- It could rain, hard, and you could wake up to a surprise you may not like.
Have you ever been to a dairy farm? Maybe you grew up on one or had a neighbor who was a farmer, so you know what they’re like.
Lots of cows, usually some chickens and other animals live on the grounds. And lots of land. Usually acres upon acres of land.
The work of a farmer is never done and they start at dawn and finish at dusk, only because they have lost the light of the day. But, when this dairy farmer woke up, it turned out that he lost a lot more than the light from the day before.
He had lost land. A lot of it.
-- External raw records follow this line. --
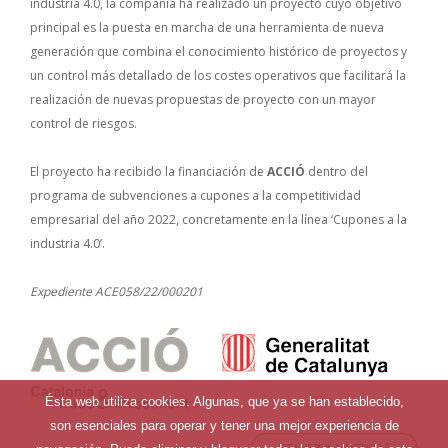
industria 4.0, la compañía ha realizado un proyecto cuyo objetivo
principal es la puesta en marcha de una herramienta de nueva
generación que combina el conocimiento histórico de proyectos y
un control más detallado de los costes operativos que facilitará la
realización de nuevas propuestas de proyecto con un mayor
control de riesgos.
El proyecto ha recibido la financiación de
ACCIÓ
dentro del
programa de subvenciones a cupones a la competitividad
empresarial del año 2022, concretamente en la línea ‘Cupones a la
industria 4.0’.
Expediente ACE058/22/000201
Ésta web utiliza cookies. Algunas, que ya se han establecido,
son esenciales para operar y tener una mejor experiencia de
VOLVER A NOTICIAS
And not lost as in auctioned off or sold, either.
Colin Tremain woke up one morning to see a part of his land, literally sunken into the ground and gone. It turns out the rain washed the land away, or at least allowed it to be washed away, as the earth opened up into a 60,000 year old sinkhole.
The sinkhole is HUGE. It’s so big you could fit two football fields in its length and 4 double-decker buses in its depth. Apparently, Tremain was lucky it was just his fields, and not his house!
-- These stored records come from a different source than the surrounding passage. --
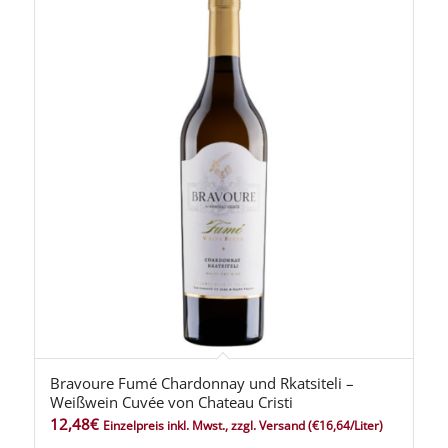
Bravoure Fumé Chardonnay und Rkatsiteli –
Weißwein Cuvée von Chateau Cristi
12,48
€
Einzelpreis inkl. Mwst., zzgl. Versand
(€16,64/Liter)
This has been called the largest sinkhole ever seen by more than one volcanologist. “What I see in the bottom of this hole is the original 60,000-year-old volcanic deposit that came out of this crater,” Said Volcano Information Specialist Bradley Scott. “Then there’s a stack of about 10 to 12 metres of sediment sitting on top of it from lakes that have formed in this crater the top three metres is volcanic ash.”
This part of New Zealand is especially prone to geothermal activity. And because water dissolves limestone and other material below the earth’s surface, it’s easy to see why a heavy rain and flash flooding could easily do damage.
No one was hurt and there was no damage to private property, this could have been much worse.